● **Work required**:
Can you write out the part of the piracy post that opens with the words containing "I want to talk about pirates in" and closes with "YOU DUMB BASTARDS.", switching "game industry" to "software industry"?

● **Text**:
########

I Fucking Hate: The trendy emo/goth scene.

Go suck a fucking whale penis. You're not sad, mad or different. You're just attention-whoring.

Tuesday, March 15, 2011

Anthony: Piracy, and getting back into the swing of things.

It's been a while. Several months, in fact.
I've not had sufficient reason to yell, rant, rage, complain, bitch, whine, moan, grumble or even be slightly disgruntled, and certainly not over the internet.
Life has provided me with more than enough outlets for my rage, which has decreased, along with my spare time. But I'm going to take a break from actually being productive and give yelling about issues another shot. It's been a long, long while, so don't expect me to be in full form.

I want to talk about pirates. Not the sea sailing kind either. No, that was a terrible joke. Sorry.

I want to talk about pirates in the game industry. Not anywhere else, because that's not my area of expertise. Just gaming.

First off, I've got a great tip for 'em:
How about a great steaming dose of FUCK OFF YOU DUMB BASTARDS.
Yes, that sounds about right.

You can't justify it, unless you literally cannot obtain the game, such as if it isn't sold anymore, or at least not in your country. If you do pirate games, fuck you. You know why?

Because you're raping the industry. You pirate, and companies respond in three ways:
1: Amazingly large amounts of DRM.
2: Adding lots of features that you can't get, (multiplayer) and trimming the parts you can pirate (singleplayer)
3: Moving to other areas of gaming (multiplayer-only, MMO's, consoles)

The first one only ever affects legitimate buyers, since pirates just download a version without all that. So this just punishes legitimate buyers. It's got so bad *coughUbisoftyoufuckingcuntscough* that I've bought games, then dowloaded a pirated version just to avoid that shitty DRM. I sacrificed multiplayer, but that's fine. I'm not hugely into multiplayer, and it's worth it.

That neatly segways onto the second point, actually. Pirates can't often hack the multiplayer side of a game, because that required direct contact with the companies servers. So the singleplayer stuff is what gets pirated. Companies take away and/or limit the singleplayer side to discourage piracy, adding features to multiplayer, and fustrating people like me who wantto play a game WITHOUT an audience and/or interfering, testicle-less arsewipes interfering. Just saying.

And then, when all that happens, they move to consoles and browser games, decimating the PC singleplayer market. All because you greety little shits felt that the world owed you, and you were entitled to some free entertainment that someone worked their testicles off for over a year to produce and polish.

Someone MAKES these games. Someone ADVERTISES these games. Someone BUGTESTS these games. That's someones career. They love their job, making games. So when you pirate, you trample over that in shit-covered boots. And you leave your crusty footprints all over the rest of the industry, and other gamers.

Eventually, that crust builds up, and there are mountains of shoe-shit all over the industry, and they just pack up and move, depriving us ALL of entertianment, paid or not. So really, you've just fucked yourself in the arse as well, genius.

So how about you stop being such an entitled dickhead and just spend $30 on a game. If you really can't afford them when they're released, then fucking wait. You're not owed ANYTHING. Earn it, for fucks sakes.

It's so fucking infuriating when people claim piracy doesn't affect the industry becuase you don't take a physical copy. You're still depriving them of a sale, and you'd know and realize that if you ever stopped and thought about it. but you don't, and you get all self-righteous when someone DARES to complain that you steal hundreds of dollars of other peoples work every year.

########

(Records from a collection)
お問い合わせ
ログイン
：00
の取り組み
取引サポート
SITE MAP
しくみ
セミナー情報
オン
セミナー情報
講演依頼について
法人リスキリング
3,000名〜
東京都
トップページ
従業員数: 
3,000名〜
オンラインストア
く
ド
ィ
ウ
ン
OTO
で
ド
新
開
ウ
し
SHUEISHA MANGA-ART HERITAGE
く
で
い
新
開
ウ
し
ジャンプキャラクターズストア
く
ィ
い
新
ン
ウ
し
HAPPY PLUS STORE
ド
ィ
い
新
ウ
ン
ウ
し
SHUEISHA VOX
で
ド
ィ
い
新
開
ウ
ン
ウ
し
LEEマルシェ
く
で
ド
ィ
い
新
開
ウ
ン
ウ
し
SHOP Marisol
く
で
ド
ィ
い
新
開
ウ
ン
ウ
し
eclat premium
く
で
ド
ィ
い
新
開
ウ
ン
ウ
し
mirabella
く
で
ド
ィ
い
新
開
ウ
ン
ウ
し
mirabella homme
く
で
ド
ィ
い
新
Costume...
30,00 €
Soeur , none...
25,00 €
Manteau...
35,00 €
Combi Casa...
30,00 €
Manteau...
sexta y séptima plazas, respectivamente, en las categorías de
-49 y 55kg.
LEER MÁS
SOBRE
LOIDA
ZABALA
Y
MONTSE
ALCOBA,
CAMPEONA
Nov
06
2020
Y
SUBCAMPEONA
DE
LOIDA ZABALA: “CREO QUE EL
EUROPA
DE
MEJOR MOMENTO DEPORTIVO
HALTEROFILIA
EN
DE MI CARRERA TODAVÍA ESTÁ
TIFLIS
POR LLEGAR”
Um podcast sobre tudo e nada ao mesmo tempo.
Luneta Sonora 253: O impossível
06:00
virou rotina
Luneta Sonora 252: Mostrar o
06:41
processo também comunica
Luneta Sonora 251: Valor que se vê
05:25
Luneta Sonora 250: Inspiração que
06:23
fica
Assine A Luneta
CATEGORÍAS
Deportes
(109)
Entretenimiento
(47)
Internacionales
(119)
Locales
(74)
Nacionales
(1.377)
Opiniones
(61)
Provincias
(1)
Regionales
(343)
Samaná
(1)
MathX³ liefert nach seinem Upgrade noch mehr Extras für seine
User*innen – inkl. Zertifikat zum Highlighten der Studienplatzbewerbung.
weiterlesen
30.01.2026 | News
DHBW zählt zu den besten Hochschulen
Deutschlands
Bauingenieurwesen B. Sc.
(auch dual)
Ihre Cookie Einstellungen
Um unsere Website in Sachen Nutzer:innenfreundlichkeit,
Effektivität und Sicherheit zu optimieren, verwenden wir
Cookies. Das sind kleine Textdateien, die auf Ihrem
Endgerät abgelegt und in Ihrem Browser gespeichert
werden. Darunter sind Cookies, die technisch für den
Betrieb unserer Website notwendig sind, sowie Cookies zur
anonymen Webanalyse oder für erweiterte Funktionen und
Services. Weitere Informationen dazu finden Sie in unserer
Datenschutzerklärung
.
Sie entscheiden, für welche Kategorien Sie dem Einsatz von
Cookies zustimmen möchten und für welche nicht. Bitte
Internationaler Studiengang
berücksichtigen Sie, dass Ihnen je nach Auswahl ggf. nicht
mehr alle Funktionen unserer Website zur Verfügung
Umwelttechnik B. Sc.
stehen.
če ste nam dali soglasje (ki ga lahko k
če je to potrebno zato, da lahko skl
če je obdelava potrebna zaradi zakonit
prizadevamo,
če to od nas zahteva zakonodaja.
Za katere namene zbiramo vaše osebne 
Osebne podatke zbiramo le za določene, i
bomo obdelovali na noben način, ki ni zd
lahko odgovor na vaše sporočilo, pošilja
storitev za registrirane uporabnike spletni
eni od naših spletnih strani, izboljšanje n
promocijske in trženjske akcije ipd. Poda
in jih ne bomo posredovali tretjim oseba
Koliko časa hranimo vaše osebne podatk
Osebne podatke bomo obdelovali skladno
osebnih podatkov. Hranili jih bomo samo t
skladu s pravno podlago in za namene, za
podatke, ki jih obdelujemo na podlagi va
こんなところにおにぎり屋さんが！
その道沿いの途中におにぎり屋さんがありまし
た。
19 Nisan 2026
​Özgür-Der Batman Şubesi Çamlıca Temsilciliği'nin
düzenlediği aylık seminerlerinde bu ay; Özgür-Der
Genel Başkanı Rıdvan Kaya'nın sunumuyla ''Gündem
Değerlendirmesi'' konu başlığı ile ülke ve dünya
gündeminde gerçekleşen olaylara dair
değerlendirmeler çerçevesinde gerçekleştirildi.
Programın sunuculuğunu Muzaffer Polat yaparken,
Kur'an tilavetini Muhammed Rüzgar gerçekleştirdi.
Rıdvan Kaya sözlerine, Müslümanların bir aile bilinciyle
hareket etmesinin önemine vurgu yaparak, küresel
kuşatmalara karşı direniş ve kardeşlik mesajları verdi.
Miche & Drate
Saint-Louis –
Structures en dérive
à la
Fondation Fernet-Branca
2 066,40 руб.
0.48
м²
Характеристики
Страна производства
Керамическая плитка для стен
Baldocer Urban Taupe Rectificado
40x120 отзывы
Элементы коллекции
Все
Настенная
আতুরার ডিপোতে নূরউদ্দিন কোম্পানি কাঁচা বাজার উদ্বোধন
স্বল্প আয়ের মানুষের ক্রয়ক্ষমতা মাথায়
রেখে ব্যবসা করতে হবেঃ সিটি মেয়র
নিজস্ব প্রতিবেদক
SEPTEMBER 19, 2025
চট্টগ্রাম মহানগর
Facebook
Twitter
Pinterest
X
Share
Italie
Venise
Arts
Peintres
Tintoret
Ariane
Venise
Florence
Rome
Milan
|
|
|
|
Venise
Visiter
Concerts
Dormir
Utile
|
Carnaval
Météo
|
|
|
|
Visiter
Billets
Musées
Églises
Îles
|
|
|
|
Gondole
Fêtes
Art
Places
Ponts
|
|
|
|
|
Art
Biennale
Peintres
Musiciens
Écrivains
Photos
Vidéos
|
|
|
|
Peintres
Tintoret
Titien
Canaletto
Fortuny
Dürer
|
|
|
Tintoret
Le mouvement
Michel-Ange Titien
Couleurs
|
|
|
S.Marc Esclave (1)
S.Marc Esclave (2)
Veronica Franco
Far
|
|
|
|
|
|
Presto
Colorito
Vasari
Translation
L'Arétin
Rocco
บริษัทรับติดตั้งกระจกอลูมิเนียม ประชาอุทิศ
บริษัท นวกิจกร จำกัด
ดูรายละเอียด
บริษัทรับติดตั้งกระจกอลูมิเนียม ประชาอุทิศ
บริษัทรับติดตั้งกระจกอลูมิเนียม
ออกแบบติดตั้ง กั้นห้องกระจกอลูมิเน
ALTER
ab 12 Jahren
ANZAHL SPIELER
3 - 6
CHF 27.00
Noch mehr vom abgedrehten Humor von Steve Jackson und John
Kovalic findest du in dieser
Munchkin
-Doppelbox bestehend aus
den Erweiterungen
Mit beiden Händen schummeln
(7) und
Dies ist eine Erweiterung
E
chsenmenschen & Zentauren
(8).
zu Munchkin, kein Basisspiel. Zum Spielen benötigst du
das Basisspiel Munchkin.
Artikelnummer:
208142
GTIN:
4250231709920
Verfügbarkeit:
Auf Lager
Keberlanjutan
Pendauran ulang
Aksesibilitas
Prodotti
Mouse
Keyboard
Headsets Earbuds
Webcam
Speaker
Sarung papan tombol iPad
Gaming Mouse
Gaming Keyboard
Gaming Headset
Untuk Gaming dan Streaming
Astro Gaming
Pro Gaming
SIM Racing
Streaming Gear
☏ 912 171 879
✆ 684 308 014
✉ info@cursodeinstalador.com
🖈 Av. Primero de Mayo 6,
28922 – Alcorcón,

########

● **Response to this exercise**:
I want to talk about pirates in the software industry. Not anywhere else, because that's not my area of expertise. Just gaming.

First off, I've got a great tip for 'em:
How about a great steaming dose of FUCK OFF YOU DUMB BASTARDS.